Παρασκευή 11 Σεπτεμβρίου 2015

Medication errors

The other day I had a private rx from a hospital for amitriptyline and domperidone showing on my PC as severe interaction.  Investigated it in stockley's and it was a red interaction leading to prolongation of the QT and potential heart problems.  At that point I thought it was my duty to check with the doctor before going ahead and dispensing but the patient's husband said that the doctor is always right.  I offered to call the doctor and take a telephone number for the patient and give the patient a ring back when it is ready.  But the patient representative wanted the medicine there and then.  I refused to take responsibility for this interaction without checking and hence he took the prescription somewhere else.  I do not know if it was dispensed or not in the other pharmacy but despite me having had a trainee HCA in the healthcare counter (completed three fifths of her course) and a trainee dispenser (second week in the pharmacy), I did find the time to look out for this interaction which could have easily been missed!

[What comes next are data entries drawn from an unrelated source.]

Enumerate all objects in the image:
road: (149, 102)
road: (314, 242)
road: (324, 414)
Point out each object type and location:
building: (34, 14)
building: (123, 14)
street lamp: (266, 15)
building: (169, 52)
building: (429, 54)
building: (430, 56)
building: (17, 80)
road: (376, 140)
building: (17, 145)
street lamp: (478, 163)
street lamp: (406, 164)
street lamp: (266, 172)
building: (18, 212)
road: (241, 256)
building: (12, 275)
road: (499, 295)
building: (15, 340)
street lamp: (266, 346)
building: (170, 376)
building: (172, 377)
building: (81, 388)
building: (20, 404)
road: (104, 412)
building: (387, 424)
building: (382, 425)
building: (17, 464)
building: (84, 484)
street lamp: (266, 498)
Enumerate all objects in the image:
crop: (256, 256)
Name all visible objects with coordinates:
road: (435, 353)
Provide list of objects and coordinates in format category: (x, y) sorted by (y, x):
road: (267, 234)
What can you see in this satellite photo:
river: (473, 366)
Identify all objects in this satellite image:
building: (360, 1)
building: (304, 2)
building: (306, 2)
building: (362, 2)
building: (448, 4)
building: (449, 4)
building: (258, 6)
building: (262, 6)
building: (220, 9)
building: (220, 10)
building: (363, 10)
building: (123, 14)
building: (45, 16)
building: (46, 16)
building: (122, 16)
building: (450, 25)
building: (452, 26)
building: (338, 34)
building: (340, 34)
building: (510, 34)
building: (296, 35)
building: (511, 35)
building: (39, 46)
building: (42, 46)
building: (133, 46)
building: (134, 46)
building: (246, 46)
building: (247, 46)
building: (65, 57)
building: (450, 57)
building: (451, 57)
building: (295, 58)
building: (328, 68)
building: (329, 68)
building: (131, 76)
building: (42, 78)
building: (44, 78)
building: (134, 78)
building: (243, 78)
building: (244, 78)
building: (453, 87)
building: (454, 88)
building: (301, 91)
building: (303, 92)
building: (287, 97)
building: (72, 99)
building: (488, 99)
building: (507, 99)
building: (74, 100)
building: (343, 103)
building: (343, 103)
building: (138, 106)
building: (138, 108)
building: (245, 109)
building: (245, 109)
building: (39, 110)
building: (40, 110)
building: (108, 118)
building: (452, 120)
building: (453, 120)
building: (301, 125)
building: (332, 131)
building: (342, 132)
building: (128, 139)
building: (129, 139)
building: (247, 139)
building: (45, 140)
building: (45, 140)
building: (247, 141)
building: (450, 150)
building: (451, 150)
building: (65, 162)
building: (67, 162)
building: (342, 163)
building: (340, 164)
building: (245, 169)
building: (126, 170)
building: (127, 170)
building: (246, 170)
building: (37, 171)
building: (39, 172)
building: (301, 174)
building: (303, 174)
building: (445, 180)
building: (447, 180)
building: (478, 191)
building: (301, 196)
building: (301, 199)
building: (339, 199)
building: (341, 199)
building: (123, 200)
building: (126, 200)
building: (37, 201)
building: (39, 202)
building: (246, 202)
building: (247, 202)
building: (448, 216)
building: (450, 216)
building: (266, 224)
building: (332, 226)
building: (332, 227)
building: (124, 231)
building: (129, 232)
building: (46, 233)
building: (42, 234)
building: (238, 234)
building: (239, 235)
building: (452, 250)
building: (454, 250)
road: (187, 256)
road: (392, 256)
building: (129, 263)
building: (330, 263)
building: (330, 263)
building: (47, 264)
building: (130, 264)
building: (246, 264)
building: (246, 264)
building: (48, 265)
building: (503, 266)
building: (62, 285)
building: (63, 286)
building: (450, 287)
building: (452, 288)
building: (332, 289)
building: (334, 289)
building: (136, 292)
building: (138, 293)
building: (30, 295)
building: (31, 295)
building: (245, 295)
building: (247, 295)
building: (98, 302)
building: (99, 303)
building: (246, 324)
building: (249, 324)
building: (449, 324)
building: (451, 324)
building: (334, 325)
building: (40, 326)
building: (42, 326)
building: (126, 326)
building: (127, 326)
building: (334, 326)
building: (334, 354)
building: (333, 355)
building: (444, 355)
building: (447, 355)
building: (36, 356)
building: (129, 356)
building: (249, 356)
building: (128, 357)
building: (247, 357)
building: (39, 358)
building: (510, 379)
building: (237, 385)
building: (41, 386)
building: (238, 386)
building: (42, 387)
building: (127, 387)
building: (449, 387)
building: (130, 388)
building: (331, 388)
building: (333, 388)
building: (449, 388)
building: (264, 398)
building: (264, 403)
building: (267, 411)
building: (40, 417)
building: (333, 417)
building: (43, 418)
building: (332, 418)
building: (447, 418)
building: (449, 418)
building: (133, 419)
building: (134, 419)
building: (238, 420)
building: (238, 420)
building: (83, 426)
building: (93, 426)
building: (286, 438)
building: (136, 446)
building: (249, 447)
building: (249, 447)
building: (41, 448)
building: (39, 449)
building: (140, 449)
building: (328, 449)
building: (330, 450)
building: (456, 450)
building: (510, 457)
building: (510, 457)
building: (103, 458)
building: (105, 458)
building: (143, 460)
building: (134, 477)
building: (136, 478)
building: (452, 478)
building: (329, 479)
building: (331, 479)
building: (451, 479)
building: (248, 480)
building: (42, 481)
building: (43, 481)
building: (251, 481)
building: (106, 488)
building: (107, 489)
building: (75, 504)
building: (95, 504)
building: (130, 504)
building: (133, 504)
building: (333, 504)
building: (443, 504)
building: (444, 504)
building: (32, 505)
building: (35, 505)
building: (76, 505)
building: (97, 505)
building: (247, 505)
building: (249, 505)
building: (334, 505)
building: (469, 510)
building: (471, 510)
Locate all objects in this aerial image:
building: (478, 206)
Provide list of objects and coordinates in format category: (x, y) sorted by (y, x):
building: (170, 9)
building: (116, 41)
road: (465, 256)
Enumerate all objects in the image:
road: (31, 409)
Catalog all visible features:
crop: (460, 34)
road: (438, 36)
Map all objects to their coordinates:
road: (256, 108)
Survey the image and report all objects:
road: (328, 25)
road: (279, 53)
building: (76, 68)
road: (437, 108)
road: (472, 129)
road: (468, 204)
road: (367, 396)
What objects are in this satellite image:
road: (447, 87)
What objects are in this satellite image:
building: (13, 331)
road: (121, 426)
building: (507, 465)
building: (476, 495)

On a similar note, we are given 0.1minutes for a clinical check, but a couple of week ago I received that Rx from the local out of hours for Procyclidine 5mg tabs 1 tds.  Procyclicine is not a medicine I see very often and hence unfamiliar with it, I looked it up on BNF!  It was for Parkinsonism symptoms and 5mg tds was not a starting dose!  I asked the patient representative what was the treatment for.  To my surprise she said she has looked the medicines up herself and did not think her partner who has been having a stomach flu for the past week has been prescribed the right medicine.  At which stage it clicked on me, the rx must have been for Prochlorperazine 5mg tabs 1tds.  Then I had to find the doctor and change that rx.  Thought it was a easy job.  But it took 4 hours to find the doctor!  I did try to ring the local out of hours office but there was no answer.  The number at the bottom of the Rx went through a call centre to an unrelated town and they were not very helpful.  Tried to find a different number online and it also went through a phone centre.  In the end I decided to google the doctor's name and see if he works in one of the local surgeries and whether he remembered doing this rx the previous day.  He confirmed that it should have been prochlorperazone 5mg tabs 1tds.  But I always think that in this case I am lucky enough to have had an excellent and very supportive dispenser who helped me resolve the issue with the rx.  But in a different setting I might have not had the time to spend 4 hours (include the 5 minutes initial clinical check, the 6* 30 minutes of waiting time per phone call, the time waiting for the fax to arrive and the time for the final dispensing of the rx) vs 0.1minute for a clinical check.